__Instruction__. Of all the lines below, return only those starting with the line holding "X171520000Y-86150000D03*" and going on through the line holding "X165100000Y-86360000D03*", exactly as written.
### Data section
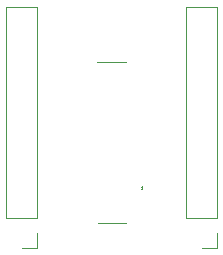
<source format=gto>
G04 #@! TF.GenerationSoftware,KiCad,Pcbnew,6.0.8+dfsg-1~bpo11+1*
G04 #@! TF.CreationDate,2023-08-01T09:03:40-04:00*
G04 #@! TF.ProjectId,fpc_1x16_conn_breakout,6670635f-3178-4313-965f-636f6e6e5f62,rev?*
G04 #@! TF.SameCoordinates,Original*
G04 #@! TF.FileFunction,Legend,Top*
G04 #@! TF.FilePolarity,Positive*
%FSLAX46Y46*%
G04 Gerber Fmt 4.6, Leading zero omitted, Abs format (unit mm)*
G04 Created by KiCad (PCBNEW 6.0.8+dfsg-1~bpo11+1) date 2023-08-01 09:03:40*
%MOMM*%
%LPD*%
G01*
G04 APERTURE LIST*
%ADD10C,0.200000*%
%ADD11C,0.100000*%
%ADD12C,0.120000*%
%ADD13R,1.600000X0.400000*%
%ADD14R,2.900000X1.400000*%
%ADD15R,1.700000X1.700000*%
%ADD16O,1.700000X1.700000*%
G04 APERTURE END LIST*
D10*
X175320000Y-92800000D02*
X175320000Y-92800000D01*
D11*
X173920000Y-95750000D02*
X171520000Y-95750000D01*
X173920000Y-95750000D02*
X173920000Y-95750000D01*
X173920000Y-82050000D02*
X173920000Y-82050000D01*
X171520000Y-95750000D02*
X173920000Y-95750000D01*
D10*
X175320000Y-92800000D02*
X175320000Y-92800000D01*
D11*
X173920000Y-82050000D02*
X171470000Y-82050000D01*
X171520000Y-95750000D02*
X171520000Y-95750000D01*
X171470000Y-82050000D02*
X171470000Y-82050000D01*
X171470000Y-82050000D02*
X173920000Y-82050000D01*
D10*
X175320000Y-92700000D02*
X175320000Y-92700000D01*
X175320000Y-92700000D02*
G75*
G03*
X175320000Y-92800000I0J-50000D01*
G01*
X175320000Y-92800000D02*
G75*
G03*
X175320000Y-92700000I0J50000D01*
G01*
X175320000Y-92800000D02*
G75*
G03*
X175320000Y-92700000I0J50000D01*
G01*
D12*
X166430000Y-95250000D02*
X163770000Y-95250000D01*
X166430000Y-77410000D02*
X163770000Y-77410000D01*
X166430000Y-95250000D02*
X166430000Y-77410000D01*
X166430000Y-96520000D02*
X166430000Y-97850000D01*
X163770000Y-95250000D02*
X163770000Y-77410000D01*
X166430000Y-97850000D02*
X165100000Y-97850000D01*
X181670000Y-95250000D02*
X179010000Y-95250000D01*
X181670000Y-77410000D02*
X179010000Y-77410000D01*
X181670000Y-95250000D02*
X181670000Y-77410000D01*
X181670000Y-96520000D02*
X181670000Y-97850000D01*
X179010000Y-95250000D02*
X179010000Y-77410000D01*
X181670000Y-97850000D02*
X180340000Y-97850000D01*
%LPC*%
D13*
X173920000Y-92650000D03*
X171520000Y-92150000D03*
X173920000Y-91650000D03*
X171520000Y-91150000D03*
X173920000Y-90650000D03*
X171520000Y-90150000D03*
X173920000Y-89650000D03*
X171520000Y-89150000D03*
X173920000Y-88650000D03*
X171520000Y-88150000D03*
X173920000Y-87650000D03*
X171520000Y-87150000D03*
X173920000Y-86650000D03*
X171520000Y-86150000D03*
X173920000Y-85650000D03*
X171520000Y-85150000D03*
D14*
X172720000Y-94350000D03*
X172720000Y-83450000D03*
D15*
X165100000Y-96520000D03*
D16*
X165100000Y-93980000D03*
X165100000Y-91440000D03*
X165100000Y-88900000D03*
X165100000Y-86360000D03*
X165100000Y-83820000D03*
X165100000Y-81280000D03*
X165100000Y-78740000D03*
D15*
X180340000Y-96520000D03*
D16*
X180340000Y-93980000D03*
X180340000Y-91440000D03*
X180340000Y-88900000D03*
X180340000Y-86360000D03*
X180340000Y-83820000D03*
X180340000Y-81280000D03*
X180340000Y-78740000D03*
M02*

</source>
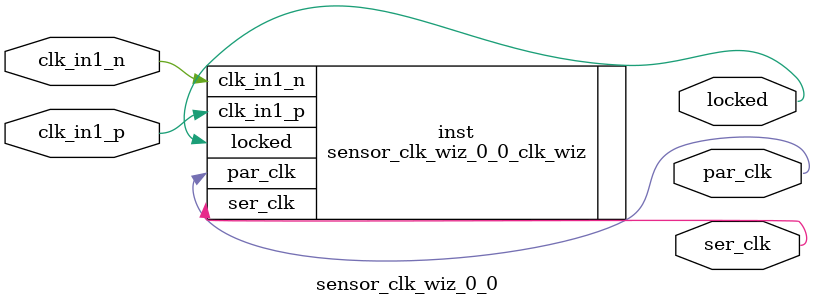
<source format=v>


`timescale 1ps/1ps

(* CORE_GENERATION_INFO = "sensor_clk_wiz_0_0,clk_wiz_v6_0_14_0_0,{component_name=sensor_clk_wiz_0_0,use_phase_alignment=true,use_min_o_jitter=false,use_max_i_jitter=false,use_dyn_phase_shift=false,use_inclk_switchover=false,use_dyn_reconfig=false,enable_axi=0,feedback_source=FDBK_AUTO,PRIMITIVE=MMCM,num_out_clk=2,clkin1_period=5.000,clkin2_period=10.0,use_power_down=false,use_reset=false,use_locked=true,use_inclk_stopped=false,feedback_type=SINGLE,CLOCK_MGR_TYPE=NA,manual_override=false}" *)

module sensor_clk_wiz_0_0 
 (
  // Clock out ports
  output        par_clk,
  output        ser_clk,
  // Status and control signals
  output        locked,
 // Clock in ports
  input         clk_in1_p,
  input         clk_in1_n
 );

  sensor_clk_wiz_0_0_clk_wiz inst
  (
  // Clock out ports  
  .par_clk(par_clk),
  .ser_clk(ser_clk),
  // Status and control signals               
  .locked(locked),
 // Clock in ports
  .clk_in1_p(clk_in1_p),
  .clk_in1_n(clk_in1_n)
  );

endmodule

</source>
######
__Exercise result__.
X171520000Y-86150000D03*
X173920000Y-85650000D03*
X171520000Y-85150000D03*
D14*
X172720000Y-94350000D03*
X172720000Y-83450000D03*
D15*
X165100000Y-96520000D03*
D16*
X165100000Y-93980000D03*
X165100000Y-91440000D03*
X165100000Y-88900000D03*
X165100000Y-86360000D03*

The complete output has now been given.